====== SOURCE INFORMATION ======
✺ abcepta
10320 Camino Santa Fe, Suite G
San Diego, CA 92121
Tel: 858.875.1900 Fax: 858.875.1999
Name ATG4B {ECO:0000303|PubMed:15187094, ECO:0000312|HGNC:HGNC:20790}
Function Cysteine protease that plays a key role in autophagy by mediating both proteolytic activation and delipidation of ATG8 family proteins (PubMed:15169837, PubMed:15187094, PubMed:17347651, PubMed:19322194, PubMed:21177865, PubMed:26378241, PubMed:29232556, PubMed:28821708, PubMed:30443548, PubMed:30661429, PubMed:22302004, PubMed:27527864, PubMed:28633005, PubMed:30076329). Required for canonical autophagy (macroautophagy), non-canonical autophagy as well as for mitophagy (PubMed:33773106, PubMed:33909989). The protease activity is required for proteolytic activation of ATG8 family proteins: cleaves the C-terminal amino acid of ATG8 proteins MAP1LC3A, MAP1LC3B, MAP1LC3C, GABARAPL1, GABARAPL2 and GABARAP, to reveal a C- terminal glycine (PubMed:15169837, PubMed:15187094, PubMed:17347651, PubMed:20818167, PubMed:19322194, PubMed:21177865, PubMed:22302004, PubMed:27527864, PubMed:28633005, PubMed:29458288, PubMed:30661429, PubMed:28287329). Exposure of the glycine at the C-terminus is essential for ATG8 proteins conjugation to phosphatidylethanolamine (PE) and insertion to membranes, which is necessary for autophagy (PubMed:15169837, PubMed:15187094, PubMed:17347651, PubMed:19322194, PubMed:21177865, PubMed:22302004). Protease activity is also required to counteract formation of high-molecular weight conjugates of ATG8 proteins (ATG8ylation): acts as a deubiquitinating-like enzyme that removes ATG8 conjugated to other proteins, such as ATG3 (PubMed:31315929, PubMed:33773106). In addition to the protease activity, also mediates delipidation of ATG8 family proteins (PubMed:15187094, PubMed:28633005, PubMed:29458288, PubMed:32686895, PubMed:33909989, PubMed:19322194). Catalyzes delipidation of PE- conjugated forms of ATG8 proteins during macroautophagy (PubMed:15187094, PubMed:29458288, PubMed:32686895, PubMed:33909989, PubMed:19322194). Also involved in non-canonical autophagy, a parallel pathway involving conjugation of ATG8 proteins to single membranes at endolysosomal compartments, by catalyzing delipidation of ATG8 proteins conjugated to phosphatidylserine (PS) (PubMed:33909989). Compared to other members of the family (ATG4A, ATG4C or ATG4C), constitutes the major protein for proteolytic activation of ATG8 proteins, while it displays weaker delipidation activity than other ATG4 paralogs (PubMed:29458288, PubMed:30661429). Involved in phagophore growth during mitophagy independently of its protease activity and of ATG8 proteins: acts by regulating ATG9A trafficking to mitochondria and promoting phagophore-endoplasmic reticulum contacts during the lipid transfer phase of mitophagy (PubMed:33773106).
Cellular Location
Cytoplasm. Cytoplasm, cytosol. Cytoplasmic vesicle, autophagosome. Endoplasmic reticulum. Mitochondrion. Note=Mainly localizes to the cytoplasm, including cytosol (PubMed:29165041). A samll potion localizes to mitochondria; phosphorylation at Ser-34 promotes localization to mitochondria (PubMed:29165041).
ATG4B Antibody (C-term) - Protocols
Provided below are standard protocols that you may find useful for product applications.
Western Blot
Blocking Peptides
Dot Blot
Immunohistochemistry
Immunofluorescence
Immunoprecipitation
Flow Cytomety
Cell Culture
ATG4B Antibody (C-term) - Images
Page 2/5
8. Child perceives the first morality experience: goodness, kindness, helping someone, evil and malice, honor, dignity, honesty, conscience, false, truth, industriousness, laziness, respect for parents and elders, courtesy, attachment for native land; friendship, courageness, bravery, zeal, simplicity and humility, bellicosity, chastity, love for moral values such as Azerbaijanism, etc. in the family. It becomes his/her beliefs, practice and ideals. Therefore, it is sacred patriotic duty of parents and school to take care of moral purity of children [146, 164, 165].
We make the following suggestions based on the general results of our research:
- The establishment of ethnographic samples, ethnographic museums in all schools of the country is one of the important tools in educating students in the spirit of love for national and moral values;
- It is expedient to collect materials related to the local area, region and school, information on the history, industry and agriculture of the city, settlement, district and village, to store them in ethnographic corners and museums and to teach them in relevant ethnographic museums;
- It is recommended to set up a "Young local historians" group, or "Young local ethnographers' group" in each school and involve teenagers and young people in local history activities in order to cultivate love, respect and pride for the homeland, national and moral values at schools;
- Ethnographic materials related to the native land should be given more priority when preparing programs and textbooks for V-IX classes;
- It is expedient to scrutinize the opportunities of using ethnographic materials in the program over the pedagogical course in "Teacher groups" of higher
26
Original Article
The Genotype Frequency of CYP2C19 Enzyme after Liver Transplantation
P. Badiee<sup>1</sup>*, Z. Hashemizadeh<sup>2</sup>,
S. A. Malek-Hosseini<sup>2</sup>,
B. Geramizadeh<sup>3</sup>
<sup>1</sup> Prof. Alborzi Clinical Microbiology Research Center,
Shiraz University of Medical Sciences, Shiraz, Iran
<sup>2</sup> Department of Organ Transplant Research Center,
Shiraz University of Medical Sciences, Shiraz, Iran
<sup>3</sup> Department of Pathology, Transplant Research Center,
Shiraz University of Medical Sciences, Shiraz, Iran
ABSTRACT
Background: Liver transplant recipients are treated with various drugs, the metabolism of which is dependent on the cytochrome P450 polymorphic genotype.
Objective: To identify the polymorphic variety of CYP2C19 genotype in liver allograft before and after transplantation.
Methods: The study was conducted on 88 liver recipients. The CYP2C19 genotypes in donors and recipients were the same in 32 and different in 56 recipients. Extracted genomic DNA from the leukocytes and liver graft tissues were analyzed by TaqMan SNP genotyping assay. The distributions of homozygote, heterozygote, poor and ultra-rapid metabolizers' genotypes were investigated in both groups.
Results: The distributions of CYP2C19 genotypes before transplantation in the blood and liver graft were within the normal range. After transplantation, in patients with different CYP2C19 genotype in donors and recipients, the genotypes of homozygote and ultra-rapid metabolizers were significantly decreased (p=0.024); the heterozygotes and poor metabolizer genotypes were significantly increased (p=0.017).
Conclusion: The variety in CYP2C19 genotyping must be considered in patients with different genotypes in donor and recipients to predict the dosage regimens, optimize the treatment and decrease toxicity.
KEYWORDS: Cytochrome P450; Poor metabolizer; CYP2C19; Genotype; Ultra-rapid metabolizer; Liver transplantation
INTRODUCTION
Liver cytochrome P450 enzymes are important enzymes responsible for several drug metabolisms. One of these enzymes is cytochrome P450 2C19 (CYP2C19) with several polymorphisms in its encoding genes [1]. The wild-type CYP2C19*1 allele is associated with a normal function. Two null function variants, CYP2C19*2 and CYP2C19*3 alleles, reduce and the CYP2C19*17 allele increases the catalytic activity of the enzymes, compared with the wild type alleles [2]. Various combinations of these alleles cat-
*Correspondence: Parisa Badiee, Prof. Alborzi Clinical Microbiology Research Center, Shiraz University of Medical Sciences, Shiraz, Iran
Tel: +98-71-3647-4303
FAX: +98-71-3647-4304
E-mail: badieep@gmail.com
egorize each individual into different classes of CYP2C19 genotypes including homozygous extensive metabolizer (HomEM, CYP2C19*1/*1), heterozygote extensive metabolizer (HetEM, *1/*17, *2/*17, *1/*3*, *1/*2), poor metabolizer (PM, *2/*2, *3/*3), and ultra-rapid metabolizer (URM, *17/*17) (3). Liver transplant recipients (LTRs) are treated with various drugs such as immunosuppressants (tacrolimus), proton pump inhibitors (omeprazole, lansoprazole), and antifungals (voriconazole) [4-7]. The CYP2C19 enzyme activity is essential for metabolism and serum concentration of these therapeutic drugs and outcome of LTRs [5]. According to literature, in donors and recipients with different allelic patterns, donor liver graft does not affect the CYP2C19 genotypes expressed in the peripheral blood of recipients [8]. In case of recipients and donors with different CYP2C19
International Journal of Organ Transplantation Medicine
======
— REQUIRED WORK —
The answer must consist of every line in the records above that contains the word "variety".

— EXERCISE SOLUTION —
Objective: To identify the polymorphic variety of CYP2C19 genotype in liver allograft before and after transplantation.
Conclusion: The variety in CYP2C19 genotyping must be considered in patients with different genotypes in donor and recipients to predict the dosage regimens, optimize the treatment and decrease toxicity.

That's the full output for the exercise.